Puromycin pretreatment modified mitochondrial Ca²⁺ content in beating CM and delays mitochondrial permeability transition pore (mPTP) opening. (A) Representative time traces of mitochondrial Ca²⁺ concentration (expressed as the 340/380 fluorescent ratio of fura2-AM cytosolic probe)) from Ctrl and CM pretreated with 200 µM of puromycin for 30 min. (B) Boxplots represent mitochondrial calcium content assessed by 25 µM of FCCP (Carbonyl cyanide 4-(trifluoromethoxy)phenylhydrazone) stimulation (expressed by the delta max of the 340/380 fluorescent ratio of fura2-AM cytosolic probe) in Ctrl condition and after 30 min of 200 µM puromycin pretreatment. (C,D) Mitochondrial Ca²⁺ rises recorded in 4mtD3cpv-positive CM electrically stimulated successively at 0.5, 1, and 2 Hz. (C) Representative time traces of mitochondrial Ca²⁺ concentration in Ctrl and after 30 min of puromycin pretreatment, expressed as YFP/CFP fluorescent ratio with a time binning of 4 (every 2.12 sec). (D) Corresponding averaged mean increase of mitochondrial Ca²⁺ concentrations at the same range of stimulation frequencies. (E) Representative time traces of calcein fluorescence from Ctrl, and 1 µM cyclosporin A (CsA)-pretreated and puromycin-pretreated CM. (F) Boxplots representing the slope of the mitochondrial calcein fluorescence decay induced by ionomycin stimulation.

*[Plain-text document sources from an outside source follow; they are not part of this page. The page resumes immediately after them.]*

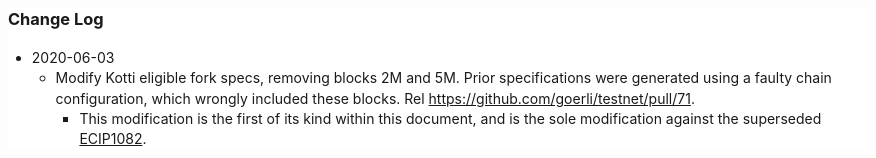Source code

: ### Change Log

- 2020-06-03
  + Modify Kotti eligible fork specs, removing blocks 2M and 5M. Prior specifications were generated using a faulty chain configuration, which wrongly included these blocks. Rel https://github.com/goerli/testnet/pull/71.
    - This modification is the first of its kind within this document, and is the sole modification against the superseded [ECIP1082](https://ecips.ethereumclassic.org/ECIPs/ecip-1082).
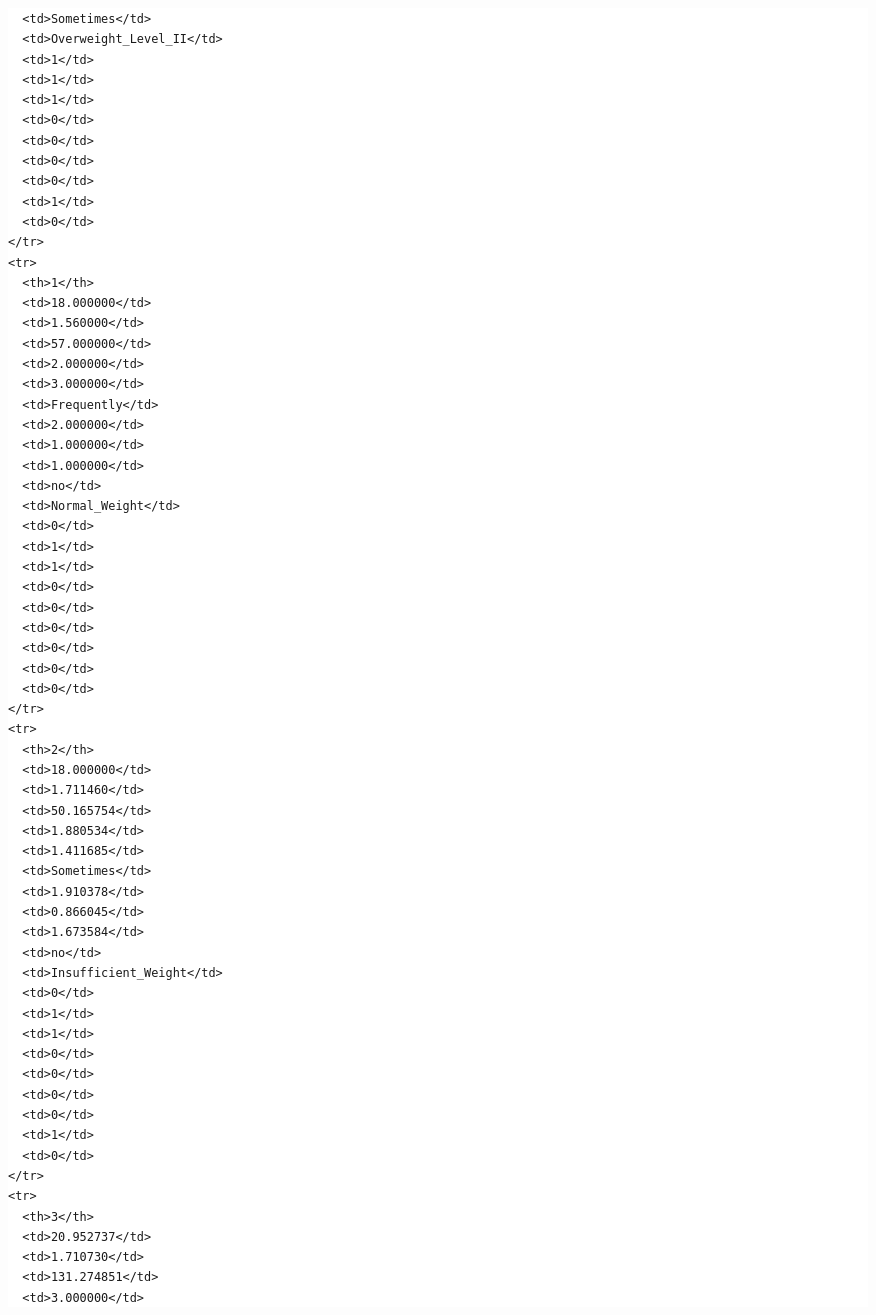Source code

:       <td>Sometimes</td>
      <td>Overweight_Level_II</td>
      <td>1</td>
      <td>1</td>
      <td>1</td>
      <td>0</td>
      <td>0</td>
      <td>0</td>
      <td>0</td>
      <td>1</td>
      <td>0</td>
    </tr>
    <tr>
      <th>1</th>
      <td>18.000000</td>
      <td>1.560000</td>
      <td>57.000000</td>
      <td>2.000000</td>
      <td>3.000000</td>
      <td>Frequently</td>
      <td>2.000000</td>
      <td>1.000000</td>
      <td>1.000000</td>
      <td>no</td>
      <td>Normal_Weight</td>
      <td>0</td>
      <td>1</td>
      <td>1</td>
      <td>0</td>
      <td>0</td>
      <td>0</td>
      <td>0</td>
      <td>0</td>
      <td>0</td>
    </tr>
    <tr>
      <th>2</th>
      <td>18.000000</td>
      <td>1.711460</td>
      <td>50.165754</td>
      <td>1.880534</td>
      <td>1.411685</td>
      <td>Sometimes</td>
      <td>1.910378</td>
      <td>0.866045</td>
      <td>1.673584</td>
      <td>no</td>
      <td>Insufficient_Weight</td>
      <td>0</td>
      <td>1</td>
      <td>1</td>
      <td>0</td>
      <td>0</td>
      <td>0</td>
      <td>0</td>
      <td>1</td>
      <td>0</td>
    </tr>
    <tr>
      <th>3</th>
      <td>20.952737</td>
      <td>1.710730</td>
      <td>131.274851</td>
      <td>3.000000</td>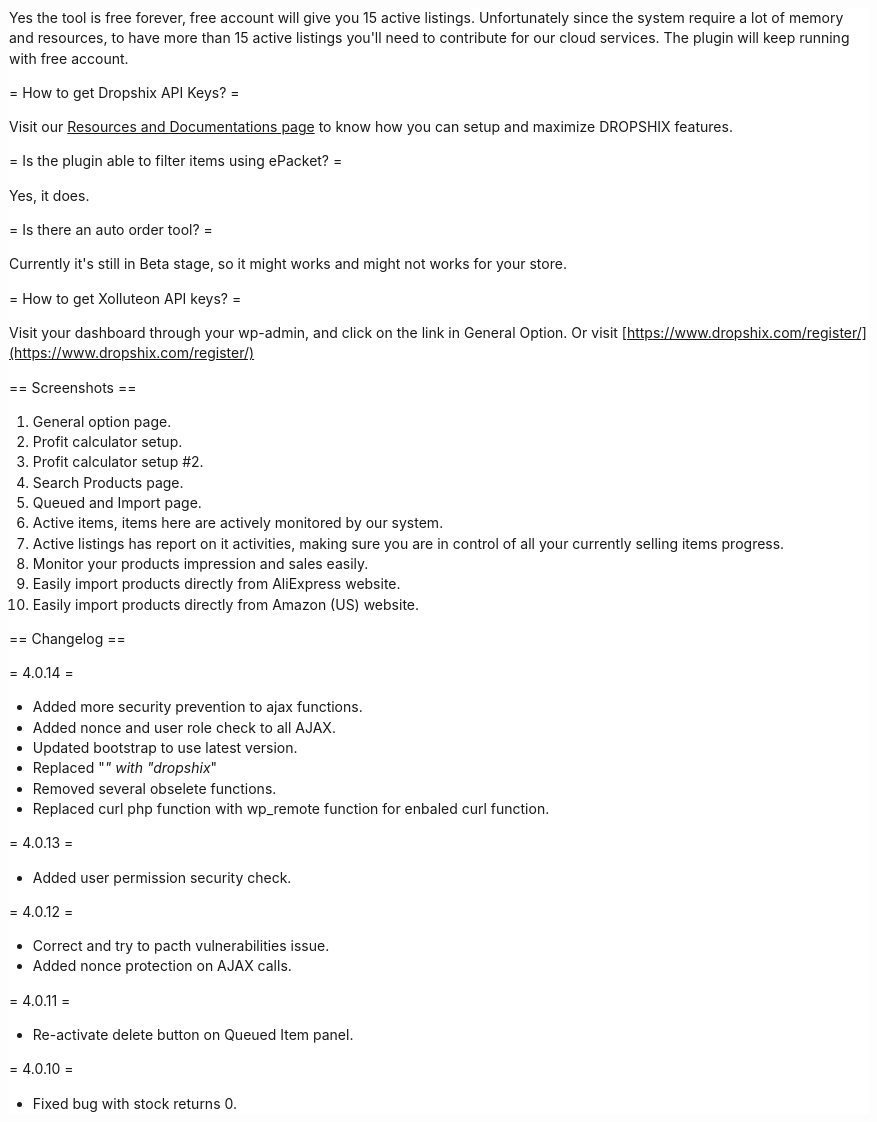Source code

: Yes the tool is free forever, free account will give you 15 active listings. Unfortunately since the system require a lot of memory and resources, to have more than 15 active listings you'll need to contribute for our cloud services. The plugin will keep running with free account.

= How to get Dropshix API Keys? =

Visit our [Resources and Documentations page](https://www.dropshix.com/resources-and-documentations/) to know how you can setup and maximize DROPSHIX features.

= Is the plugin able to filter items using ePacket? =

Yes, it does.

= Is there an auto order tool? =

Currently it's still in Beta stage, so it might works and might not works for your store.

= How to get Xolluteon API keys? =

Visit your dashboard through your wp-admin, and click on the link in General Option.
Or visit [https://www.dropshix.com/register/](https://www.dropshix.com/register/)

== Screenshots ==

1. General option page.
2. Profit calculator setup.
3. Profit calculator setup #2.
4. Search Products page.
5. Queued and Import page.
6. Active items, items here are actively monitored by our system.
7. Active listings has report on it activities, making sure you are in control of all your currently selling items progress.
8. Monitor your products impression and sales easily.
9. Easily import products directly from AliExpress website.
10. Easily import products directly from Amazon (US) website.

== Changelog ==

= 4.0.14 =
* Added more security prevention to ajax functions.
* Added nonce and user role check to all AJAX.
* Updated bootstrap to use latest version.
* Replaced "_" with "dropshix_"
* Removed several obselete functions.
* Replaced curl php function with wp_remote function for enbaled curl function.

= 4.0.13 =
* Added user permission security check.

= 4.0.12 =
* Correct and try to pacth vulnerabilities issue.
* Added nonce protection on AJAX calls.

= 4.0.11 =
* Re-activate delete button on Queued Item panel.

= 4.0.10 =
* Fixed bug with stock returns 0.
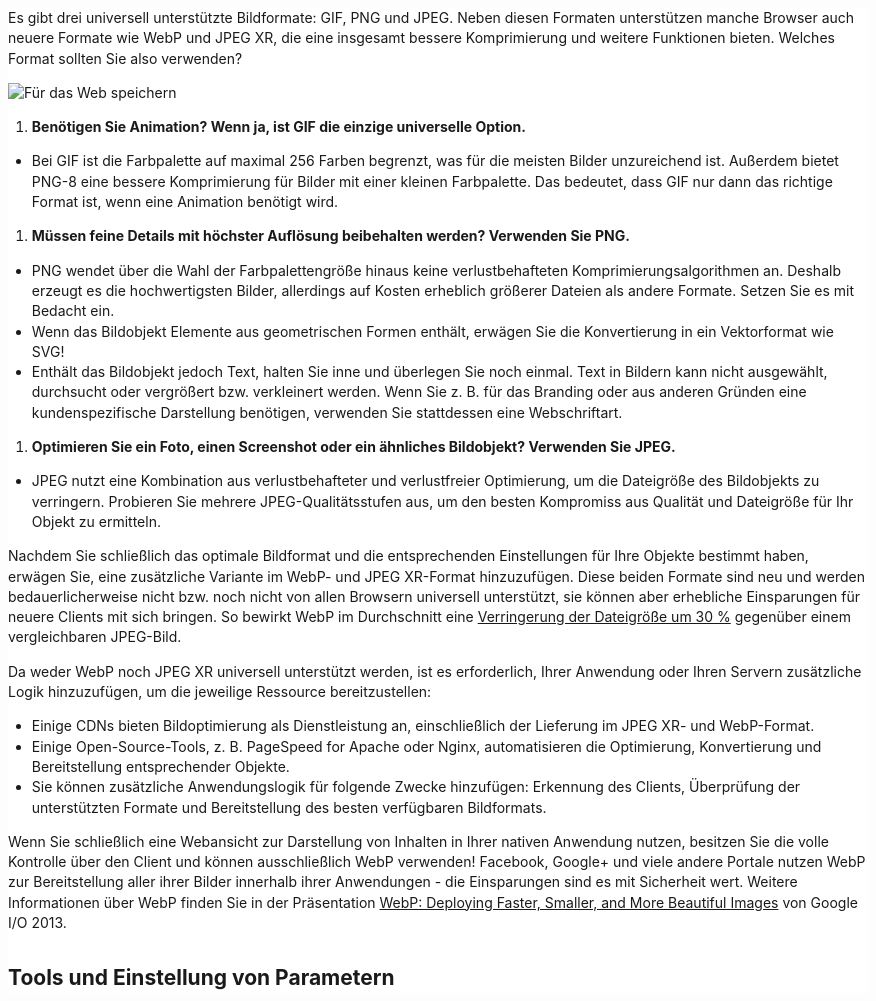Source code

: </tbody>
</table>

Es gibt drei universell unterstützte Bildformate: GIF, PNG und JPEG. Neben diesen Formaten unterstützen manche Browser auch neuere Formate wie WebP und JPEG XR, die eine insgesamt bessere Komprimierung und weitere Funktionen bieten. Welches Format sollten Sie also verwenden?

<img src="images/format-tree.png" class="center" alt="Für das Web speichern">

1. **Benötigen Sie Animation? Wenn ja, ist GIF die einzige universelle Option.**
  * Bei GIF ist die Farbpalette auf maximal 256 Farben begrenzt, was für die meisten Bilder unzureichend ist. Außerdem bietet PNG-8 eine bessere Komprimierung für Bilder mit einer kleinen Farbpalette. Das bedeutet, dass GIF nur dann das richtige Format ist, wenn eine Animation benötigt wird.
1. **Müssen feine Details mit höchster Auflösung beibehalten werden? Verwenden Sie PNG.**
  * PNG wendet über die Wahl der Farbpalettengröße hinaus keine verlustbehafteten Komprimierungsalgorithmen an. Deshalb erzeugt es die hochwertigsten Bilder, allerdings auf Kosten erheblich größerer Dateien als andere Formate. Setzen Sie es mit Bedacht ein.
  * Wenn das Bildobjekt Elemente aus geometrischen Formen enthält, erwägen Sie die Konvertierung in ein Vektorformat wie SVG!
  * Enthält das Bildobjekt jedoch Text, halten Sie inne und überlegen Sie noch einmal. Text in Bildern kann nicht ausgewählt, durchsucht oder vergrößert bzw. verkleinert werden. Wenn Sie z. B. für das Branding oder aus anderen Gründen eine kundenspezifische Darstellung benötigen, verwenden Sie stattdessen eine Webschriftart.
1. **Optimieren Sie ein Foto, einen Screenshot oder ein ähnliches Bildobjekt? Verwenden Sie JPEG.**
  * JPEG nutzt eine Kombination aus verlustbehafteter und verlustfreier Optimierung, um die Dateigröße des Bildobjekts zu verringern. Probieren Sie mehrere JPEG-Qualitätsstufen aus, um den besten Kompromiss aus Qualität und Dateigröße für Ihr Objekt zu ermitteln.

Nachdem Sie schließlich das optimale Bildformat und die entsprechenden Einstellungen für Ihre Objekte bestimmt haben, erwägen Sie, eine zusätzliche Variante im WebP- und JPEG XR-Format hinzuzufügen. Diese beiden Formate sind neu und werden bedauerlicherweise nicht bzw. noch nicht von allen Browsern universell unterstützt, sie können aber erhebliche Einsparungen für neuere Clients mit sich bringen. So bewirkt WebP im Durchschnitt eine [Verringerung der Dateigröße um 30 %](https://developers.google.com/speed/webp/docs/webp_study) gegenüber einem vergleichbaren JPEG-Bild.

Da weder WebP noch JPEG XR universell unterstützt werden, ist es erforderlich, Ihrer Anwendung oder Ihren Servern zusätzliche Logik hinzuzufügen, um die jeweilige Ressource bereitzustellen:

* Einige CDNs bieten Bildoptimierung als Dienstleistung an, einschließlich der Lieferung im JPEG XR- und WebP-Format.
* Einige Open-Source-Tools, z. B. PageSpeed for Apache oder Nginx, automatisieren die Optimierung, Konvertierung und Bereitstellung entsprechender Objekte.
* Sie können zusätzliche Anwendungslogik für folgende Zwecke hinzufügen: Erkennung des Clients, Überprüfung der unterstützten Formate und Bereitstellung des besten verfügbaren Bildformats.

Wenn Sie schließlich eine Webansicht zur Darstellung von Inhalten in Ihrer nativen Anwendung nutzen, besitzen Sie die volle Kontrolle über den Client und können ausschließlich WebP verwenden! Facebook, Google+ und viele andere Portale nutzen WebP zur Bereitstellung aller ihrer Bilder innerhalb ihrer Anwendungen - die Einsparungen sind es mit Sicherheit wert. Weitere Informationen über WebP finden Sie in der Präsentation [WebP: Deploying Faster, Smaller, and More Beautiful Images](https://www.youtube.com/watch?v=pS8udLMOOaE) von Google I/O 2013.


## Tools und Einstellung von Parametern
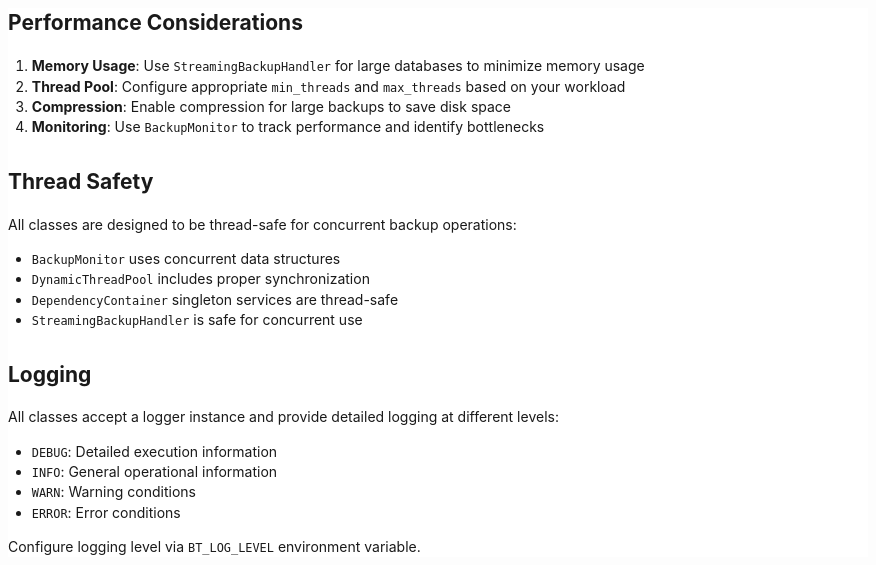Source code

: ## Performance Considerations

1. **Memory Usage**: Use `StreamingBackupHandler` for large databases to minimize memory usage
2. **Thread Pool**: Configure appropriate `min_threads` and `max_threads` based on your workload
3. **Compression**: Enable compression for large backups to save disk space
4. **Monitoring**: Use `BackupMonitor` to track performance and identify bottlenecks

## Thread Safety

All classes are designed to be thread-safe for concurrent backup operations:
- `BackupMonitor` uses concurrent data structures
- `DynamicThreadPool` includes proper synchronization
- `DependencyContainer` singleton services are thread-safe
- `StreamingBackupHandler` is safe for concurrent use

## Logging

All classes accept a logger instance and provide detailed logging at different levels:
- `DEBUG`: Detailed execution information
- `INFO`: General operational information
- `WARN`: Warning conditions
- `ERROR`: Error conditions

Configure logging level via `BT_LOG_LEVEL` environment variable.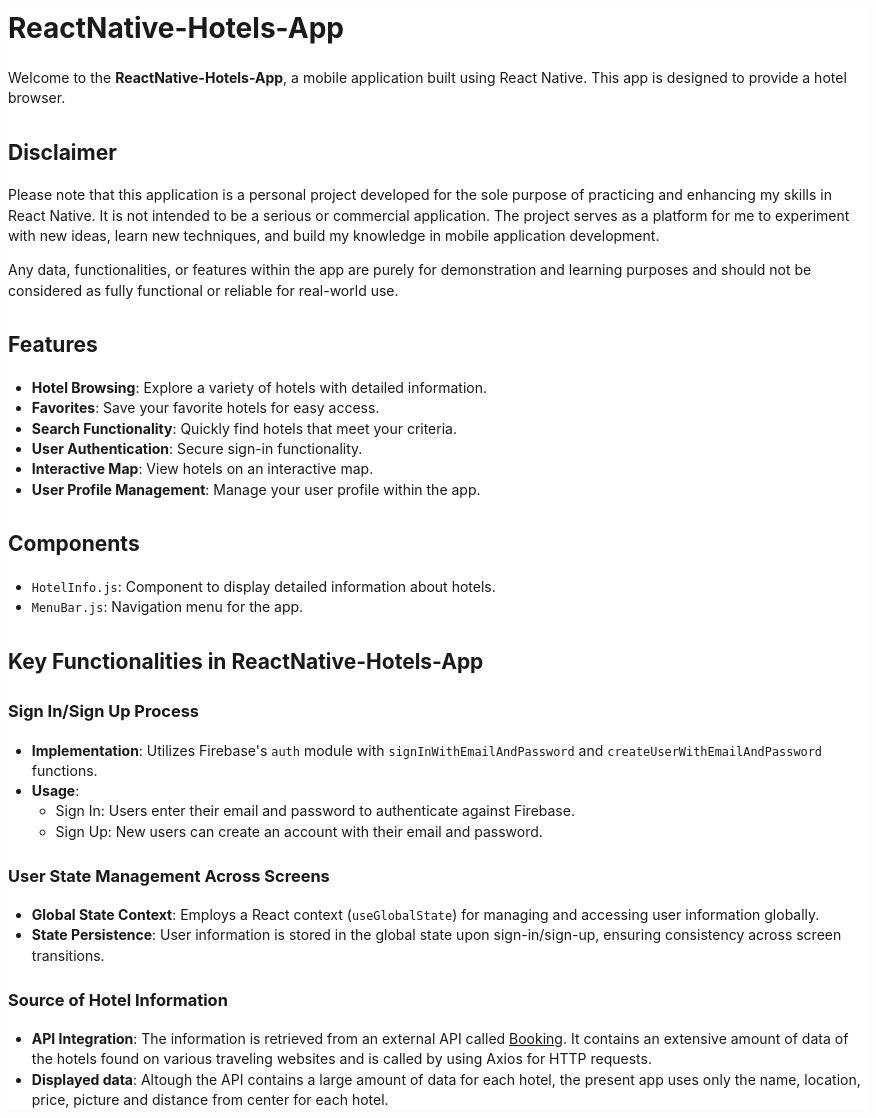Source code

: # ReactNative-Hotels-App

Welcome to the **ReactNative-Hotels-App**, a mobile application built using React Native. This app is designed to provide a hotel browser.

## Disclaimer
Please note that this application is a personal project developed for the sole purpose of practicing and enhancing my skills in React Native. It is not intended to be a serious or commercial application. The project serves as a platform for me to experiment with new ideas, learn new techniques, and build my knowledge in mobile application development.

Any data, functionalities, or features within the app are purely for demonstration and learning purposes and should not be considered as fully functional or reliable for real-world use.

## Features

- **Hotel Browsing**: Explore a variety of hotels with detailed information.
- **Favorites**: Save your favorite hotels for easy access.
- **Search Functionality**: Quickly find hotels that meet your criteria.
- **User Authentication**: Secure sign-in functionality.
- **Interactive Map**: View hotels on an interactive map.
- **User Profile Management**: Manage your user profile within the app.

## Components

- `HotelInfo.js`: Component to display detailed information about hotels.
- `MenuBar.js`: Navigation menu for the app.

## Key Functionalities in ReactNative-Hotels-App

### Sign In/Sign Up Process
- **Implementation**: Utilizes Firebase's `auth` module with `signInWithEmailAndPassword` and `createUserWithEmailAndPassword` functions.
- **Usage**: 
  - Sign In: Users enter their email and password to authenticate against Firebase.
  - Sign Up: New users can create an account with their email and password.

### User State Management Across Screens
- **Global State Context**: Employs a React context (`useGlobalState`) for managing and accessing user information globally.
- **State Persistence**: User information is stored in the global state upon sign-in/sign-up, ensuring consistency across screen transitions.

### Source of Hotel Information
- **API Integration**: The information is retrieved from an external API called [Booking](https://rapidapi.com/apidojo/api/booking). It contains an extensive amount of data of the hotels found on various traveling websites and is called by using Axios for HTTP requests.
- **Displayed data**: Altough the API contains a large amount of data for each hotel, the present app uses only the name, location, price, picture and distance from center for each hotel.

Data are represented as medians (except in E, mean ± SEM) from at least three independent experiments. n = cell count. Statistics: ++ p < 0.01, +++ p < 0.001 vs. Ctrl.

Figure 4

In vitro and in vivo CM protection by puromycin pretreatment after ischemia/reperfusion. (A) Experimental design representing ischemia-like hypoxia/reoxygenation (H/R) protocols achieved in isolated adult mouse CM. (B) Scatter plots showing mortality of CM subjected to H/R (Ctrl H/R) or CM concomitantly subjected to H/R and a 200 µM puromycin pretreatment (puro H/R). Evaluation of CM mortality was assessed via propidium iodide (PI) staining. (C) Experimental design showing the I/R protocols performed in mice by a blind test comparing different concentration of puromycin. (D) Scatter plots representing individual I/R mouse by the percentage of necrosis area (AN) over area-at-risk (AR). n = number of animals. Statistics: + p < 0.05, ++ p < 0.01 vs. Ctrl H/R. (E) Representative images of Evan’s blue- and triphenyltetrazolium chloride (TTC)-stained hearts from Ctrl I/R and Puro I/R mice.